Start of SELECTED TEXT
Deadlocks and how to properly acquire release locks

from threading import Lock

Common examples of the cause of threading deadlocks include:

A thread that waits on itself (acquires itself twice releases once and waits for itself)
Threads that wait on each other (e.g. A waits on B, B waits on A).
Thread that fails to release a resource (e.g. mutex lock, semaphore, barrier, condition, event, etc.).
Threads that acquire mutex locks in different orders (e.g. fail to perform lock ordering).

from threading import Lock
lock = Lock()
lock.acquire()
lock.acquire()
lock.release() # deadlock

# no deadlock I think
lock.acquire()
lock.release() 
lock.acquire()

malko e mazalo...

from threading import Lock
class FizzBuzz:
    def __init__(self, n: int):
        self.n = n
        self.finish = False
        self.fizz_lock = Lock()
        self.buzz_lock = Lock()
        self.fizzbuzz_lock = Lock()
        self.main = Lock()
        self.fizz_lock.acquire()
        self.buzz_lock.acquire()
        self.fizzbuzz_lock.acquire()

    # printFizz() outputs "fizz"
    def fizz(self, printFizz: 'Callable[[], None]') -> None:
        while True:
            self.fizz_lock.acquire()
            if self.finish: return
            printFizz()
            self.main.release()

    # printBuzz() outputs "buzz"
    def buzz(self, printBuzz: 'Callable[[], None]') -> None:
        while True:
            self.buzz_lock.acquire()
            if self.finish: return
            printBuzz()
            self.main.release()

    # printFizzBuzz() outputs "fizzbuzz"
    def fizzbuzz(self, printFizzBuzz: 'Callable[[], None]') -> None:
        while True:
            self.fizzbuzz_lock.acquire()
            if self.finish: return
            printFizzBuzz()
            self.main.release()
            
    # printNumber(x) outputs "x", where x is an integer.
    def number(self, printNumber: 'Callable[[int], None]') -> None:
        for i in range(1,self.n+1):
            self.main.acquire()
            if i % 3 == 0 and i % 5 != 0: self.fizz_lock.release()
            elif i % 3 != 0 and i % 5 == 0: self.buzz_lock.release()
            elif i % 3 == 0 and i % 5 == 0: self.fizzbuzz_lock.release()
            else:
                printNumber(i)
                self.main.release()
        
        self.main.acquire()
        self.finish = True
        self.buzz_lock.release()
        self.fizz_lock.release()
        self.fizzbuzz_lock.release()

GOAL: Run only one thread at a time!!!!!

Racing conditions are dangerous.

Native Coroutines

Python has three ways to run things concurrently

coroutines (classic and native)
threads
processes

Native coroutines use asyncio library using async def and await syntax

asyncio is a library that allows the USER to manually create an event loop (with ONE THREAD) and schedule tasks to run concurrently
Allows YOU to multitask with functions!
asyncio is Python’s standard library
Run time of concurrently ran functions = Run time of slowest function, if you schedule the tasks to run in the background!

Creating Background Task

say you have two functions one that takes 10 seconds and one that takes 5 seconds, how can you run them concurrently?
End of SELECTED TEXT
Start of DATA SUPPLIED
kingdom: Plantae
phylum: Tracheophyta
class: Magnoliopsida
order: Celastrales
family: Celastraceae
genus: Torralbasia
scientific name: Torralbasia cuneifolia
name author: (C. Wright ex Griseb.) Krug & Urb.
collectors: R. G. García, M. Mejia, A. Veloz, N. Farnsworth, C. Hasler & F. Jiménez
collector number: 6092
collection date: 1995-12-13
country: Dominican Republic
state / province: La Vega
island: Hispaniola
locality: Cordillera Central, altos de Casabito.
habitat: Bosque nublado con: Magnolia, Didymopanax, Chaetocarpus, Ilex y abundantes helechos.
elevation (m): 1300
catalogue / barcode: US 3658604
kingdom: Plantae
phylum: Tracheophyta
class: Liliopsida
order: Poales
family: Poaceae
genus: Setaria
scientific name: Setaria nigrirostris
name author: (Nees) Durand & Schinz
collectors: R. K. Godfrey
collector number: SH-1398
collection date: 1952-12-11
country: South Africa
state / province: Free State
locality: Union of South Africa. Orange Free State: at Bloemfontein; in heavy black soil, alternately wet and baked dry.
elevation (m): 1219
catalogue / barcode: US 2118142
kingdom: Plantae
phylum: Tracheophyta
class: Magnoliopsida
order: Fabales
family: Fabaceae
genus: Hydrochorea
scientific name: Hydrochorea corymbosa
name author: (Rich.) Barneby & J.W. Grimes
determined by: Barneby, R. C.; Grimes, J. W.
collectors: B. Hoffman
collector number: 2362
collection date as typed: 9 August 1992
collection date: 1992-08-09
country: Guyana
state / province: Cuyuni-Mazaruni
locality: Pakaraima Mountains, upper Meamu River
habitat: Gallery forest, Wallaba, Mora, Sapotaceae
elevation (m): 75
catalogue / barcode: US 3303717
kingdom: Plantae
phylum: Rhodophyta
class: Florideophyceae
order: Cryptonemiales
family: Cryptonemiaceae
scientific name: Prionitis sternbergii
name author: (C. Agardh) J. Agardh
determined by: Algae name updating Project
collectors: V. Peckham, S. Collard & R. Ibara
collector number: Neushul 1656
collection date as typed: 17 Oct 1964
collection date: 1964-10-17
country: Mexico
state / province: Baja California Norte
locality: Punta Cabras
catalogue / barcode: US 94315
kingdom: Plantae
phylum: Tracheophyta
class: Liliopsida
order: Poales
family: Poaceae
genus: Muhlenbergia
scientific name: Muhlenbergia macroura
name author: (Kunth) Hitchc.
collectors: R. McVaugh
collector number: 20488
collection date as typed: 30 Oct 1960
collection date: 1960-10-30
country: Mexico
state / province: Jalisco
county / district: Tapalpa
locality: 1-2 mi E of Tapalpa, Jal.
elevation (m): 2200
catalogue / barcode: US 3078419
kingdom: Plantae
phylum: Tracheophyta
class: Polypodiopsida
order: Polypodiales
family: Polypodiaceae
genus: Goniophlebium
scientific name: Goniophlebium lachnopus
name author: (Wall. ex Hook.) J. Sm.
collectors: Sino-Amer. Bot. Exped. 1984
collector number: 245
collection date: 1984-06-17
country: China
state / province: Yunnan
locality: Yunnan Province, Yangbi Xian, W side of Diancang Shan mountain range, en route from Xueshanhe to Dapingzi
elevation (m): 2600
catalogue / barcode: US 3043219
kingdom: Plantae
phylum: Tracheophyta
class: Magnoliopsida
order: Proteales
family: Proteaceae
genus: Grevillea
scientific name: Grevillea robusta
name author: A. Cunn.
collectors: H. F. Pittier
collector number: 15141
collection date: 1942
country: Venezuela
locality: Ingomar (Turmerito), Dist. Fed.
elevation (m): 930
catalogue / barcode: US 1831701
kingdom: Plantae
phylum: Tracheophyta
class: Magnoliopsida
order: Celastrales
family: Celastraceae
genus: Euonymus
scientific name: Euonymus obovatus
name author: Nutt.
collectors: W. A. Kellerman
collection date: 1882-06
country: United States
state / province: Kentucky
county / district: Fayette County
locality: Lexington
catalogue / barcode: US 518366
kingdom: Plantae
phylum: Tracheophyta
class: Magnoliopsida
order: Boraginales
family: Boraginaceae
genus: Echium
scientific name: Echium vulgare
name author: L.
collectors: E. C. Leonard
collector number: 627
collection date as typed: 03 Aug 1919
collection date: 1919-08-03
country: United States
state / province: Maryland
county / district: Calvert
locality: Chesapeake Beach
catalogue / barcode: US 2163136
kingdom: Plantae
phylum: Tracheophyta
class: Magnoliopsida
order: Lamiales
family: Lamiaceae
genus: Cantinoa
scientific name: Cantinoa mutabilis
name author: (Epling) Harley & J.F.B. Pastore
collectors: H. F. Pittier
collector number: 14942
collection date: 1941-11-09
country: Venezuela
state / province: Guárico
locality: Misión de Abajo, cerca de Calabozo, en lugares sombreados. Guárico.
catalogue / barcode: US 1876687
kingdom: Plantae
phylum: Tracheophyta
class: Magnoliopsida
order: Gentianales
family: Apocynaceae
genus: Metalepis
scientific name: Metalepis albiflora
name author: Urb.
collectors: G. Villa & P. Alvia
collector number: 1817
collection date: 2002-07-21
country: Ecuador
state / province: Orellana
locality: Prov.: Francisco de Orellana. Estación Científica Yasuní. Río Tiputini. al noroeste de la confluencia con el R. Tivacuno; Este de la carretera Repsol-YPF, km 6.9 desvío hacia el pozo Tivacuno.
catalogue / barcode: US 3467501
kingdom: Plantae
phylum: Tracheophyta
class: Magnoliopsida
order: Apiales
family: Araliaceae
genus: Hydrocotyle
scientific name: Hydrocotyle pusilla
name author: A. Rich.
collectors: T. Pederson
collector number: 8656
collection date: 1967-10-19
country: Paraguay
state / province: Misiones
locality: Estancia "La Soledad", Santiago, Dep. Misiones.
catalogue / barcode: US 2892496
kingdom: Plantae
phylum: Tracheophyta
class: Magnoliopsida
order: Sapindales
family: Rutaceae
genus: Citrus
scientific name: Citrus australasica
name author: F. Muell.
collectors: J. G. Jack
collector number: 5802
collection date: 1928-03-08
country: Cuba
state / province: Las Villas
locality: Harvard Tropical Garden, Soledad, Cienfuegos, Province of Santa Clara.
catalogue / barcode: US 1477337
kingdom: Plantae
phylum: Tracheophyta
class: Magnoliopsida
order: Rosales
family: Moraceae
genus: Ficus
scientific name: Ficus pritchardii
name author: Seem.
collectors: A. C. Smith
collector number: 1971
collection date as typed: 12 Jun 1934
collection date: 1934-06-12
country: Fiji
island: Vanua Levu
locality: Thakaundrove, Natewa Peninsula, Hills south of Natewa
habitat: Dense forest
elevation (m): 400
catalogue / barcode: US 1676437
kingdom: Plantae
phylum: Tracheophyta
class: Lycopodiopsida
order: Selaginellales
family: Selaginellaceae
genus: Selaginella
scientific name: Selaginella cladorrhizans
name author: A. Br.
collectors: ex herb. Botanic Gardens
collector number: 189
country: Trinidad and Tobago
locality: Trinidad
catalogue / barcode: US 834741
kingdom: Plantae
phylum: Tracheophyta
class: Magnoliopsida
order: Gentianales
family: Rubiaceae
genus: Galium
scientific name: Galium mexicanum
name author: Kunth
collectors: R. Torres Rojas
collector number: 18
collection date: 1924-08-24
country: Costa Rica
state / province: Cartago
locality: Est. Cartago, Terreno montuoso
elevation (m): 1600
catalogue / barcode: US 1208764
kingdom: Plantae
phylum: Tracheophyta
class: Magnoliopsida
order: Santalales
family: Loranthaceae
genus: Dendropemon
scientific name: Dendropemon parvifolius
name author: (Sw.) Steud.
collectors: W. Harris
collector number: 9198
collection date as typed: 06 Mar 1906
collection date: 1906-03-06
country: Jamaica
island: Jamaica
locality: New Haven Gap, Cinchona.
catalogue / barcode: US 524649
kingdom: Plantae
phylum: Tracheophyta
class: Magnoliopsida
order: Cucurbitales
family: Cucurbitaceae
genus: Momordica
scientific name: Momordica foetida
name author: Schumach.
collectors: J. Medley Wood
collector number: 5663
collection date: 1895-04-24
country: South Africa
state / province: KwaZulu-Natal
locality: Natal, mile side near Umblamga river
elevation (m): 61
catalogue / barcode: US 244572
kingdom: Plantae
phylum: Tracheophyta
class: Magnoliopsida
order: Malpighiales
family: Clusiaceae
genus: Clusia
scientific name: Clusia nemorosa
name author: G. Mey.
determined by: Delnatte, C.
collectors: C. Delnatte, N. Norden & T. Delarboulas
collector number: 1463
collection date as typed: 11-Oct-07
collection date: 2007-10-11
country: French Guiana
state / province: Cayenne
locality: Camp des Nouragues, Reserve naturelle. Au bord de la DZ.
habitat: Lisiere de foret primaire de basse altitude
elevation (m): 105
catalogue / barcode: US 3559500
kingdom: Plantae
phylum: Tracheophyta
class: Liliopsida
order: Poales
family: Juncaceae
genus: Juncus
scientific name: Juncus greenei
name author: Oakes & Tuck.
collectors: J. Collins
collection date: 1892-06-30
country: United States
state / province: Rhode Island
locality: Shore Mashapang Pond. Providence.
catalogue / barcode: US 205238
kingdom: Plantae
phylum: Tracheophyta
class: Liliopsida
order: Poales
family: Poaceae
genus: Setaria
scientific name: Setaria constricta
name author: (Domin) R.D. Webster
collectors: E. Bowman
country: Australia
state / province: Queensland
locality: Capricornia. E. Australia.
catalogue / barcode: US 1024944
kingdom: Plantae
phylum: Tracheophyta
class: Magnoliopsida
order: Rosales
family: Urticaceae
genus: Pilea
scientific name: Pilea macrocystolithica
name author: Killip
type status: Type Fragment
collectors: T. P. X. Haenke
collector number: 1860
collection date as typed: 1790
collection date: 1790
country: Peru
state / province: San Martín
End of DATA SUPPLIED
- **WHAT THIS EXERCISE ASKS**:
a - Decide whether each statement below agrees with the text on deadlocks and coroutines. Answer yes or no for each, and quote the deciding words of the text.
(i) asyncio lets the user create an event loop that runs on one thread.
(ii) Python has four ways to run things concurrently.
(iii) Threads that acquire mutex locks in different orders are given as a cause of threading deadlocks.
b - According to the text on deadlocks and coroutines, what syntax do native coroutines use?
c - Reproduce the part of the text on deadlocks and coroutines starting with "Threads that wait" and going on through "perform lock ordering).".

- **OUTPUTS IN ORDER**:
a -
(i) Yes: "create an event loop (with ONE THREAD)"
(ii) No: "Python has three ways to run things concurrently"
(iii) Yes: "Threads that acquire mutex locks in different orders (e.g. fail to perform lock ordering)."

b - Native coroutines use async def and await syntax.

c -
Threads that wait on each other (e.g. A waits on B, B waits on A).
Thread that fails to release a resource (e.g. mutex lock, semaphore, barrier, condition, event, etc.).
Threads that acquire mutex locks in different orders (e.g. fail to perform lock ordering).